*** Opening DATA PROVIDED ***

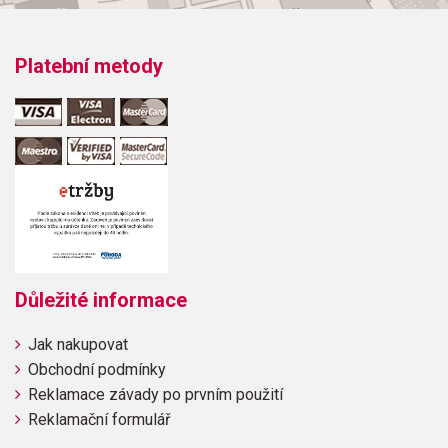
Platební metody
Důležité informace
Jak nakupovat
Obchodní podmínky
Reklamace závady po prvním použití
Reklamační formulář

*** Closing DATA PROVIDED ***

> WHAT TO WORK ON
Line by line, output the material above exactly, passing over the pictures.

> ANSWER TO THIS EXERCISE
Platební metody
Důležité informace
Jak nakupovat
Obchodní podmínky
Reklamace závady po prvním použití
Reklamační formulář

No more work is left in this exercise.